提示された本文:
******
【報告】道路空間のユニバーサルデザインを考える懇談会
2020年09月23日 バリアフリー
9月15日、第一回道路空間のユニバーサルデザインを考える懇談会が開催され佐藤事務局長が出席しました。
この懇談会は、今年のバリアフリー法改正で新たに設けられた旅客特定車両停留施設(バスタ新宿等)のバリアフリー基準を策定すること、今年改正された道路法において、賑わいのある道路空間を構築するための道路(歩行者利便増進道路)の指定制度が創設され、基準等について検討することを主な目的としています。今年度中に4回開催するとしています。
検討事項
- 旅客特定車両停留施設の道路移動等円滑化基準の策定
- 歩行者利便増進道路の構造基準の策定
- 旅客特定車両停留施設の役務の提供の方法に関する基準(ソフト基準)の策定
- 道路移動等円滑化基準のガイドラインの策定
また構成員は、有識者、関係団体、福祉関連に係る専門家、行政担当者等の実務者により構成され、事務局は国土交通省道路局企画課が行っています。
道路におけるユニバーサルデザインに向けた取組状況
懇談会では、まず国交省より道路におけるユニバーサルデザインに向けた取組状況の報告があり、各自治体の基本構想、マスタープランの作成状況や好事例集等が紹介されました。
特定道路の整備状況については、平成20年12月に指定した特定道路約1,700kmのうち令和2年3月時点で約9割の整備が完了していますが、令和元年7月に新たに約2,740km(302市区町村→478市区町村)の特定道路を拡大し、福祉施設等を相互に結ぶ道路を特定道路の要件に追加することで、連続的かつ画的なバリアフリー化を推進するとしています。
出席委員からの意見(一部抜粋)
- 視覚障害者にとっては、道路と歩道の境目がわかるように2cm程度の段差が欲しいが、車いすユーザーにとっては2cmの段差がない方が良い。このようなニーズのバッティングが生じていないか調査する必要がある。
- 「心のバリアフリー」は優しさの問題ではないことを資料に反映して欲しい。
- 基本構想が進んでいない地域に促進して欲しい。
- 聴覚障害者は自転車のベルの音が聞こえず怖い思いをすることがある。自転車の通行についても検討して欲しい。
- 事例集の中に地元の当事者の評価も載せて欲しい。
道路法等の改正について、旅客特定車両停留施設の道路移動等円滑化基準(バリアフリー基準)の策定について
道路法等については、以下の背景から安全かつ円滑な道路交通の確保と道路の効果的な利用を推進する必要があるとしています。
- 大型車による物流需要の増大に伴い、特殊車両の通行許可手続の長期化など事業者負担が増大し、生産性が低下
- 主要駅周辺にバス停留所等が分散し、安全かつ円滑な交通の確保に支障
- バイパスの整備等により自動車交通量が減少する道路が生じる一方、コンパクトシティの進展等により歩行者交通量が増加する道路も生じており、歩行者を中心とした道路空間の構築が必要
- 2020年を目途としたレベル3以上の自動運転の実用化に向け、車両だけでなくインフラとしての道路からも積極的に支援する必要
- 災害発生時における道路の迅速な災害復旧等が必要
特定車両停留施設については、交通混雑の緩和や物流の円滑化のため、バス・タクシー・トラック等の事業者専用の停留施設を道路附属物として新たに位置付け、施設運営については、コンセッション(公共施設等運営権)制度の活用を可能とします。
******
保存資料:
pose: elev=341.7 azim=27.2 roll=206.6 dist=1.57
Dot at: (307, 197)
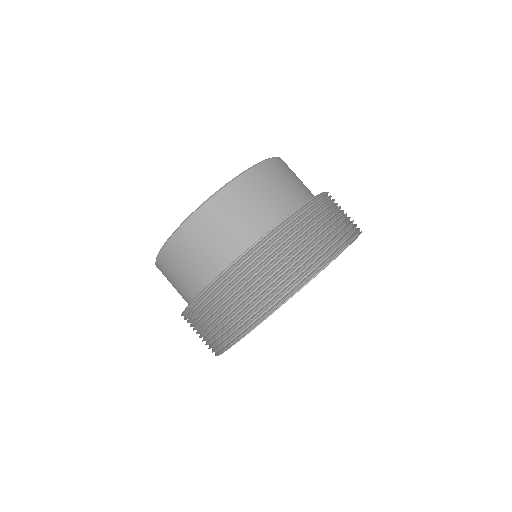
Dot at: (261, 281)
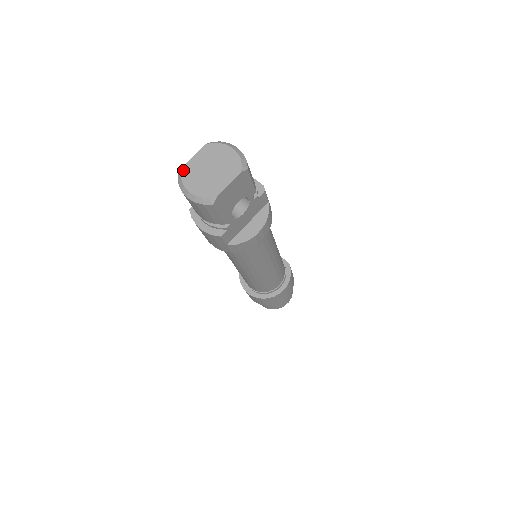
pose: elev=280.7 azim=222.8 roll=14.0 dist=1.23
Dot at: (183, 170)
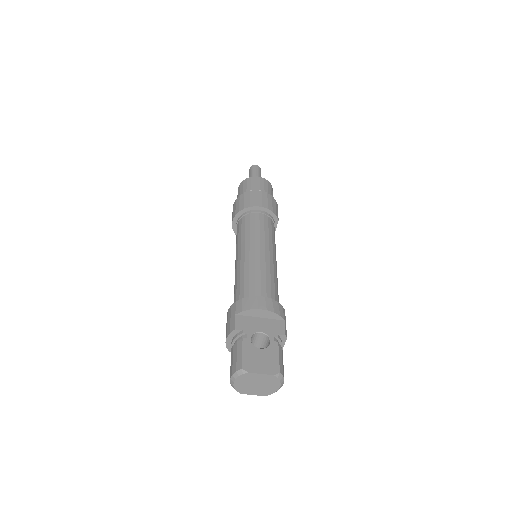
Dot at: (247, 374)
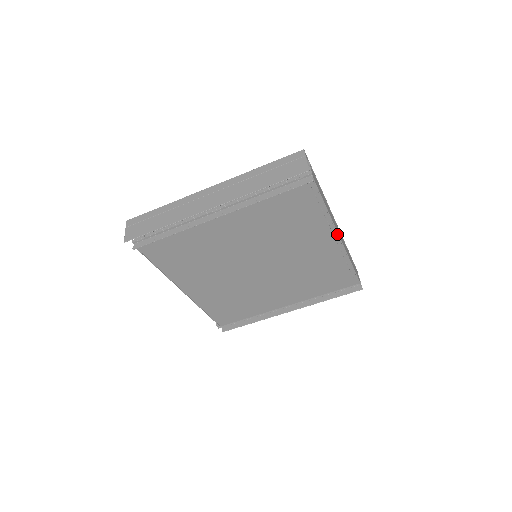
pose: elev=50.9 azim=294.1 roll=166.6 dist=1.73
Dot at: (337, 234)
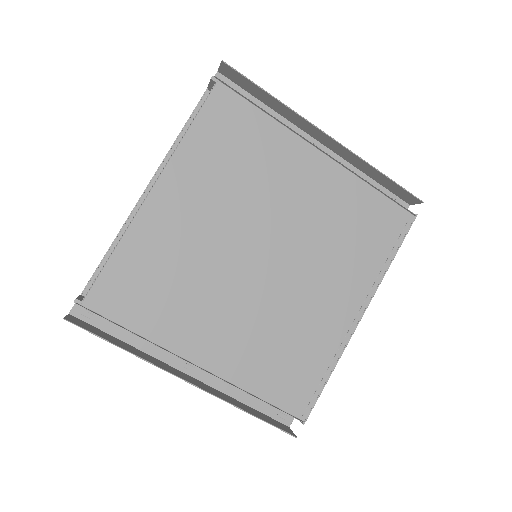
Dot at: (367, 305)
******
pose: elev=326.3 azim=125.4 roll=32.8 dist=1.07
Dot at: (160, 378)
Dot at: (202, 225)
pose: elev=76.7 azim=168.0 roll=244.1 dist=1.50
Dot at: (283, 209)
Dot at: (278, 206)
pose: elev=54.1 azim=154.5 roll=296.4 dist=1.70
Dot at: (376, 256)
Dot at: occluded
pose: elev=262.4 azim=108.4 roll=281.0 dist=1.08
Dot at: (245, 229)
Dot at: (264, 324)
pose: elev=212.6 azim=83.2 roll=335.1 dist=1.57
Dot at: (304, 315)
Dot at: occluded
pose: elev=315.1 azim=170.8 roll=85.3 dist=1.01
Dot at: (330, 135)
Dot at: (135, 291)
******
課題の指示:
[a] 道路空間のユニバーサルデザインに関する懇談会の報告を読み、次の問いに答えてください。
(i) 懇談会は今年度中に何回開催するとされていますか。
(ii) 懇談会の事務局はどこが担当していますか。
(iii) 令和元年7月に新たに拡大された特定道路は約何kmですか。
[b] 道路空間のユニバーサルデザインに関する懇談会の報告を、最後の文に続けて書き進めてください。

解答:
[a]
(i) 4回
(ii) 国土交通省道路局企画課
(iii) 約2,740km

[b]
出席委員からの意見(一部抜粋)
- UDタクシーやリフト付きバスの乗降場所を作って欲しい。
- 待合所には車いすのままでいられる場所がない。可動式の椅子も一定数必要。
- 車いすユーザーが使えるトイレが足りていない。簡易多機能トイレも増やして欲しい。
- エレベーターは規模に応じて大きくして欲しい。
- エスカレーター等、触れる部分にはコロナルールを作って欲しい。
- 誘導案内表記も検討して欲しい。
- 検討を進める際には当事者も入れて検討するべき。
歩行者利便増進道路の構造基準の策定について
道路法等の一部を改正する法律では、賑わいのある道路空間を構築するための道路の指定制度(歩行者利便増進道路)を創設するとしています。
<歩行者の安全かつ円滑な通行の基準の対象>
歩道:歩行者の通行の用に供する空間、歩行者の滞留の用に供する空間
(道路移動等円滑化基準に適合する構造)
<利便の増進の基準の対象>
歩行者の滞留の用に供する空間
歩行者利便増進施設(歩行者の利便の増進に資する工作物、物件又は施設:道路附属物として街灯、ベンチ等、占用物件として広告塔食事施設等)
出席委員からの意見(一部抜粋)
- 歩道上の屋台などは車いすで入れないものが多い、固定式の椅子も利用できないため、車いす利用できるようにして欲しい。
- 点字ブロック周辺の看板等は、歩行訓練している人の意見を取り入れて欲しい。
- 点字ブロックのコントラストについてもう少し議論が必要。
- 新しい点字ブロックと古い点字ブロックの連続性を確保して欲しい。
- 障害物だけでなく、人々がどのような動き方、留まり方をするのか検討するべき。
- バスやタクシー乗り場の調査をしてマップを作って欲しい。ヨーロッパではデータ化しているので参考にしてはどうか。
今回の懇談会では、車いすユーザー、視覚障害者、聴覚障害者、高齢者等様々な立場の当事者が出席していました。歩道と車道の境目の段差のように、「一部の障害者だけが使いやすく他の当事者にとっては使いづらい」といった問題が生じないよう、より慎重な意見交換が出来ていたように感じました。
今年度中は残り3回の懇談会とパブリックコメント(技術基準、ソフト基準)を行う予定です。今後も引き続き取り組んで参ります。